*** RECORDS PROVIDED ***
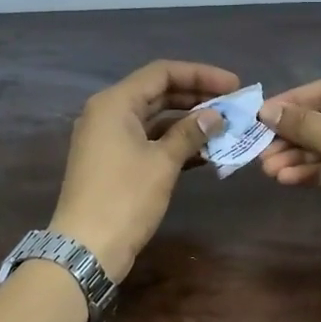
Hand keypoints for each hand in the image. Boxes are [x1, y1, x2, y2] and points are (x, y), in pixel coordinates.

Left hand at [48, 60, 237, 280]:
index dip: (200, 75)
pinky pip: (148, 141)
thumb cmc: (125, 198)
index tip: (234, 85)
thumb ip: (190, 132)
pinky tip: (204, 152)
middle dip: (196, 97)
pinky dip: (174, 142)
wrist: (86, 248)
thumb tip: (215, 116)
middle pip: (158, 93)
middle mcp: (108, 113)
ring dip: (188, 122)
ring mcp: (108, 139)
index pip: (162, 73)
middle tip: (233, 105)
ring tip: (224, 128)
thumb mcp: (162, 162)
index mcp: (115, 103)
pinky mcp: (113, 162)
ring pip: (154, 118)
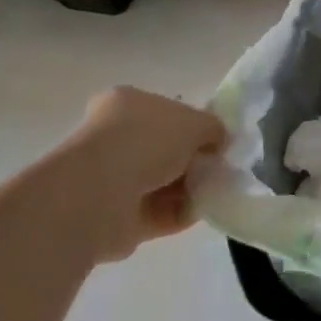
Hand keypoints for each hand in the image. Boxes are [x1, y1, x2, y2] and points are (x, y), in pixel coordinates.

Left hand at [49, 87, 224, 260]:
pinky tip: (199, 212)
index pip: (166, 112)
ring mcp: (112, 178)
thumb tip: (217, 142)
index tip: (217, 141)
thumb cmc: (146, 142)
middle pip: (166, 149)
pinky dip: (180, 213)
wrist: (101, 194)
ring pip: (163, 182)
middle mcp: (115, 137)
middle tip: (219, 168)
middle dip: (194, 161)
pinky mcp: (116, 216)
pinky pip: (158, 213)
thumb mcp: (195, 122)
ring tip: (214, 192)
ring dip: (190, 189)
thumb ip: (213, 129)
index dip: (194, 125)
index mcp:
*** End of RECORDS PROVIDED ***
### TASK DETAILS:
Go through the lines above and copy any that contain "thumb".

### SOLUTION TO THE PROBLEM:
thumb cmc: (125, 198)
thumb ip: (190, 132)
thumb tip: (215, 116)
thumb mcp: (162, 162)
thumb tip: (217, 142)
thumb cmc: (146, 142)
thumb mcp: (195, 122)
thumb ip: (213, 129)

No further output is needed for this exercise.